1 2 3 4 5 6 7 8 9 10 11 12 | { ColumnCount = 0 $0 = $0"," # Assures all fields end with comma while($0) # Get fields by pattern, not by delimiter { match($0, / *"[^"]*" *,|[^,]*,/) # Find a field with its delimiter suffix Field = substr($0, RSTART, RLENGTH) # Get the located field with its delimiter gsub(/^ *"?|"? *,$/,"", Field) # Strip delimiter text: comma/space/quote Column[++ColumnCount] = Field # Save field without delimiter in an array $0 = substr($0, RLENGTH + 1) # Remove processed text from the raw data } } |
遵循此模式的模式可以访问列[]中的字段。ColumnCount指示在列[]中找到的元素数。如果不是所有行都包含相同的列数,则在处理较短的行时,列[]在列[ColumnCount]之后包含额外的数据。
这种实现速度很慢,但它似乎在模仿前面答案中提到的gawk>=4.0.0中的
参考
我不确定这是否是正确的做事方式。我宁愿使用一个csv文件,其中要么引用所有值,要么不引用。顺便说一句,awk允许regex作为字段分隔符。检查是否有用。
Perl有文本::csv_xs模块,专门用来处理带引号的逗号的奇怪。或者尝试文本::csv模块。
江户十一〔11〕。
生成此输出:
1 2 3 4 5 6 7 8 9 | field #0: one field #1: two field #2: three, four field #3: five --- field #0: six, seven field #1: eight field #2: nine --- |
这是一个人类可读的版本。将其保存为parsecsv,chmod+x,并运行为"parsecsv file.csv"
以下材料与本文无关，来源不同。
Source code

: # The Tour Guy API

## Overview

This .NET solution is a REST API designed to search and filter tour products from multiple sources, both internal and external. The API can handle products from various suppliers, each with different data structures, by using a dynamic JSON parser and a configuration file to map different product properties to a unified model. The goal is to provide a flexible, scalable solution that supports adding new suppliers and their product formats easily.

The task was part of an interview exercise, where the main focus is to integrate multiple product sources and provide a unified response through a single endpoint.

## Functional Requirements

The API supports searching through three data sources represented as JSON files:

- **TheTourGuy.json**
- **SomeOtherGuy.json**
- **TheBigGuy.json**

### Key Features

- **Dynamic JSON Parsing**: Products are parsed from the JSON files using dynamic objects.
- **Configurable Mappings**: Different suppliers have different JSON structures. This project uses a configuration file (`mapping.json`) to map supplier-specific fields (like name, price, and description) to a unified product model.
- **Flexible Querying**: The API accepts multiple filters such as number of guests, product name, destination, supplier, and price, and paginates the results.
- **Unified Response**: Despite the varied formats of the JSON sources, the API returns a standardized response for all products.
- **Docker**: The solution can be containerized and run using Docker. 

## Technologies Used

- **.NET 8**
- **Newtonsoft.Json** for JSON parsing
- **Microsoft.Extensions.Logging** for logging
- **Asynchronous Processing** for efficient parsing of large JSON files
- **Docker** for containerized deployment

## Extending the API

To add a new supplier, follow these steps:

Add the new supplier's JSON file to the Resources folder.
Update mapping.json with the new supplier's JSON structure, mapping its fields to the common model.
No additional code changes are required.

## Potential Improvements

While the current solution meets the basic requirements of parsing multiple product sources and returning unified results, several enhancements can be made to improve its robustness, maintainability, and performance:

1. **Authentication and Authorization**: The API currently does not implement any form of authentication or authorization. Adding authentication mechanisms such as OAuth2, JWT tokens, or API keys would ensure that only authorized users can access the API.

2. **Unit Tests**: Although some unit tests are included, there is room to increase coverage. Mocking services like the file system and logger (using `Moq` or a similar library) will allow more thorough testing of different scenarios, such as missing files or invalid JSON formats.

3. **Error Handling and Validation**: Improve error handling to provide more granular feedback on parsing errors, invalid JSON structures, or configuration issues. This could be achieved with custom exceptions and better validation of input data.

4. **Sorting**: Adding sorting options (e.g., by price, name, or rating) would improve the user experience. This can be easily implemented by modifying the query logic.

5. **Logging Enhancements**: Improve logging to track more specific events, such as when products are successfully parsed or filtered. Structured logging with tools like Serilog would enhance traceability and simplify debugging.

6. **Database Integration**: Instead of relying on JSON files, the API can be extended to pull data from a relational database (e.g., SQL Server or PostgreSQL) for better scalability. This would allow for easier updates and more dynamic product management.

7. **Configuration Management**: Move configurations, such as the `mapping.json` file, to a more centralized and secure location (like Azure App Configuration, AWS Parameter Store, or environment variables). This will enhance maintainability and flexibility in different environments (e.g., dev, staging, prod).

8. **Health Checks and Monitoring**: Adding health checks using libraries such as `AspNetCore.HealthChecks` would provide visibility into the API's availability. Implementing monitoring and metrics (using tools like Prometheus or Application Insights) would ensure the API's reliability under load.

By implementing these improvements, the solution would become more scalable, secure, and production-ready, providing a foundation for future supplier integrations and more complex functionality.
1 2 3 4 5 6 7 8 9 10 11 12 13 14 15 16 17 18 | #!/usr/bin/perl use warnings; use strict; use Text::CSV_XS; my $csv = Text::CSV_XS->new(); open(my $data, '<', $ARGV[0]) or die"Could not open '$ARGV[0]' $! "; while (my $line = <$data>) { if ($csv->parse($line)) { my @f = $csv->fields(); for my $n (0..$#f) { print"field #$n: $f[$n] "; } print"--- "; } } |
。
您可能需要在计算机上指向不同版本的Perl,因为您的默认版本Perl上可能没有安装text::csv_xs模块。
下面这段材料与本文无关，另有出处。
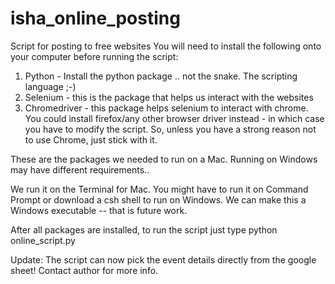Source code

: # isha_online_posting
Script for posting to free websites 
You will need to install the following onto your computer before running the script:
  1. Python - Install the python package .. not the snake. The scripting language ;-)
  2. Selenium - this is the package that helps us interact with the websites
  3. Chromedriver - this package helps selenium to interact with chrome. You could install firefox/any other browser driver instead - in which case you have to modify the script. So, unless you have a strong reason not to use Chrome, just stick with it.
  
  These are the packages we needed to run on a Mac. Running on Windows may have different requirements..
  
  We run it on the Terminal for Mac. You might have to run it on Command Prompt or download a csh shell to run on Windows. We can make this a Windows executable -- that is future work.
  
  After all packages are installed, to run the script just type 
      python online_script.py

Update:
The script can now pick the event details directly from the google sheet! Contact author for more info.
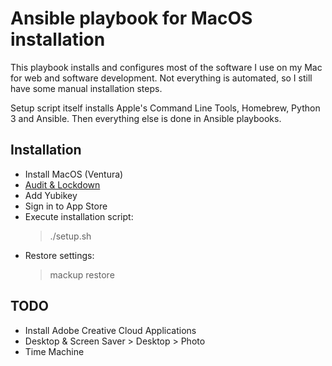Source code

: Ansible playbook for MacOS installation
=======================================
This playbook installs and configures most of the software I use on my Mac for web and software development. Not everything is automated, so I still have some manual installation steps.

Setup script itself installs Apple's Command Line Tools, Homebrew, Python 3 and Ansible. Then everything else is done in Ansible playbooks.

Installation
------------
* Install MacOS (Ventura)
* [Audit & Lockdown](https://github.com/remy-tiitre/secure-osx)
* Add Yubikey
* Sign in to App Store
* Execute installation script:
  > ./setup.sh
* Restore settings:
  > mackup restore

TODO
----
* Install Adobe Creative Cloud Applications
* Desktop & Screen Saver > Desktop > Photo
* Time Machine
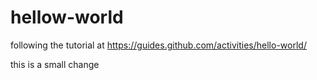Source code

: # hellow-world
following the tutorial at https://guides.github.com/activities/hello-world/

this is a small change 
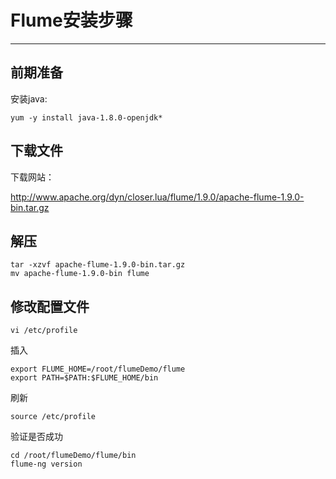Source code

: # Flume安装步骤

---

## 前期准备

安装java:

	yum -y install java-1.8.0-openjdk*



## 下载文件

下载网站：

http://www.apache.org/dyn/closer.lua/flume/1.9.0/apache-flume-1.9.0-bin.tar.gz

## 解压

	tar -xzvf apache-flume-1.9.0-bin.tar.gz
	mv apache-flume-1.9.0-bin flume

## 修改配置文件

	vi /etc/profile

插入

	export FLUME_HOME=/root/flumeDemo/flume
	export PATH=$PATH:$FLUME_HOME/bin
	
刷新

	source /etc/profile

验证是否成功

	cd /root/flumeDemo/flume/bin
	flume-ng version


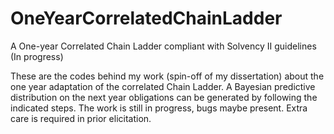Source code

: # OneYearCorrelatedChainLadder
A One-year Correlated Chain Ladder compliant with Solvency II guidelines (In progress)

These are the codes behind my work (spin-off of my dissertation) about the one year adaptation of the correlated Chain Ladder.
A Bayesian predictive distribution on the next year obligations can be generated by following the indicated steps.
The work is still in progress, bugs maybe present. Extra care is required in prior elicitation.
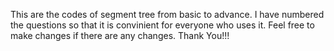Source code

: This are the codes of segment tree from basic to advance. I have numbered the questions so that it is convinient for everyone who uses it. 
Feel free to make changes if there are any changes.
Thank You!!!
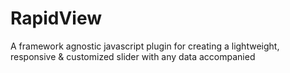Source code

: # RapidView
A framework agnostic javascript plugin for creating a lightweight, responsive & customized slider with any data accompanied
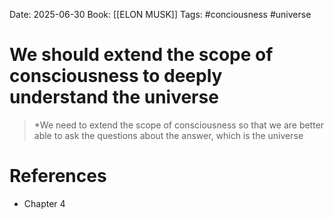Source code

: Date: 2025-06-30
Book: [[ELON MUSK]]
Tags: #conciousness #universe 
# We should extend the scope of consciousness to deeply understand the universe

>*We need to extend the scope of consciousness so that we are better able to ask the questions about the answer, which is the universe

# References
- Chapter 4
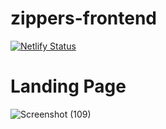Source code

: # zippers-frontend
[![Netlify Status](https://api.netlify.com/api/v1/badges/054d6346-cf14-4afc-9494-e801dcd2d051/deploy-status)](https://app.netlify.com/sites/note-zipper/deploys)

# Landing Page

![Screenshot (109)](https://user-images.githubusercontent.com/64424930/141421660-3a06453c-95e8-4925-ab21-b5aeb63cc023.png)
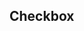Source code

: ## Checkbox
<br>
<su-checkbox v-model="bike" label="Bike"></su-checkbox>
<su-checkbox v-model="car" label="Car"></su-checkbox>

<script>
import Vue from 'vue'
export default {
	data () {
        return {
            bike: false,
			car: true
        }
    }
}
</script>
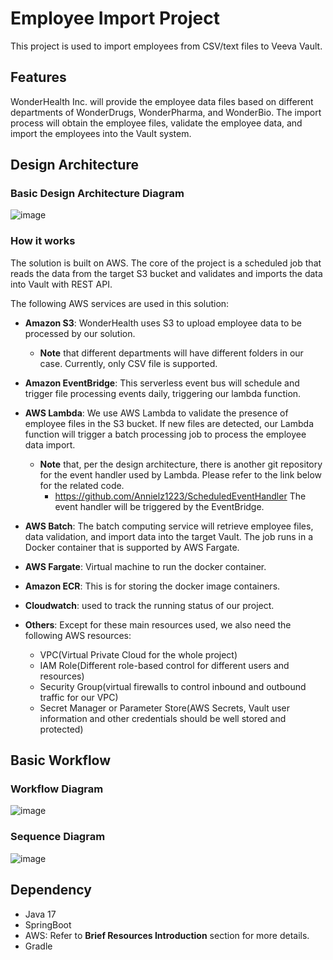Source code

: # Employee Import Project

This project is used to import employees from CSV/text files to Veeva Vault.

## Features

WonderHealth Inc. will provide the employee data files based on different departments of WonderDrugs, WonderPharma, and WonderBio. 
The import process will obtain the employee files, validate the employee data, and import the employees into the Vault system.

## Design Architecture

### Basic Design Architecture Diagram 

![image](https://github.com/user-attachments/assets/04ce4e8d-0b79-4d28-9a79-4d2c944736e7)

### How it works

The solution is built on AWS. The core of the project is a scheduled job that reads the data from the target S3 bucket and validates and imports the data into Vault with REST API.


The following AWS services are used in this solution:

- **Amazon S3**: WonderHealth uses S3 to upload employee data to be processed by our solution. 
  - **Note** that different departments will have different folders in our case. Currently, only CSV file is supported.
    
- **Amazon EventBridge**: This serverless event bus will schedule and trigger file processing events daily, triggering our lambda function.
- **AWS Lambda**: We use AWS Lambda to validate the presence of employee files in the S3 bucket. If new files are detected, our Lambda function will trigger a batch processing job to process the employee data import.
  - **Note** that, per the design architecture, there is another git repository for the event handler used by Lambda. Please refer to the link below for the related code.
    - https://github.com/Annielz1223/ScheduledEventHandler
    The event handler will be triggered by the EventBridge.
- **AWS Batch**: The batch computing service will retrieve employee files, data validation, and import data into the target Vault. The job runs in a Docker container that is supported by AWS Fargate.
- **AWS Fargate**: Virtual machine to run the docker container.
- **Amazon ECR**: This is for storing the docker image containers. 
- **Cloudwatch**: used to track the running status of our project.
- **Others**: Except for these main resources used, we also need the following AWS resources:
  - VPC(Virtual Private Cloud for the whole project)
  - IAM Role(Different role-based control for different users and resources)
  - Security Group(virtual firewalls to control inbound and outbound traffic for our VPC)
  - Secret Manager or Parameter Store(AWS Secrets, Vault user information and other credentials should be well stored and protected)

## Basic Workflow

### Workflow Diagram

![image](https://github.com/user-attachments/assets/da47d102-4acf-4761-9226-ad377131455a)

### Sequence Diagram 

![image](https://github.com/user-attachments/assets/8e1f7735-712a-4517-aa83-a371455fdaf5)

## Dependency

- Java 17
- SpringBoot
- AWS: Refer to **Brief Resources Introduction** section for more details.
- Gradle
1 2 | Can't locate Text/CSV_XS.pm in @INC (@INC contains: /home/gnu/lib/perl5/5.6.1/i686-linux /home/gnu/lib/perl5/5.6.1 /home/gnu/lib/perl5/site_perl/5.6.1/i686-linux /home/gnu/lib/perl5/site_perl/5.6.1 /home/gnu/lib/perl5/site_perl .). BEGIN failed--compilation aborted. |
如果没有安装任何Perl版本的text::csv_x,则需要:埃多克斯1〔12〕埃多克斯1〔13〕
这就是我想到的。如有任何意见和/或更好的解决方案,我们将不胜感激。
1 2 3 4 5 6 7 8 9 10 11 12 13 14 15 | BEGIN { FS="," } { for (i=1; i<=NF; i++) { f[++n] = $i if (substr(f[n],1,1)==""") { while (substr(f[n], length(f[n]))!=""" || substr(f[n], length(f[n])-1, 1)=="\") { f[n] = sprintf("%s,%s", f[n], $(++i)) } } } for (i=1; i<=n; i++) printf"field #%d: %s ", i, f[i] print"---------------------------------- " } |
基本思想是循环遍历字段,并且任何以引号开头但不以引号结尾的字段都将得到附加到其上的下一个字段。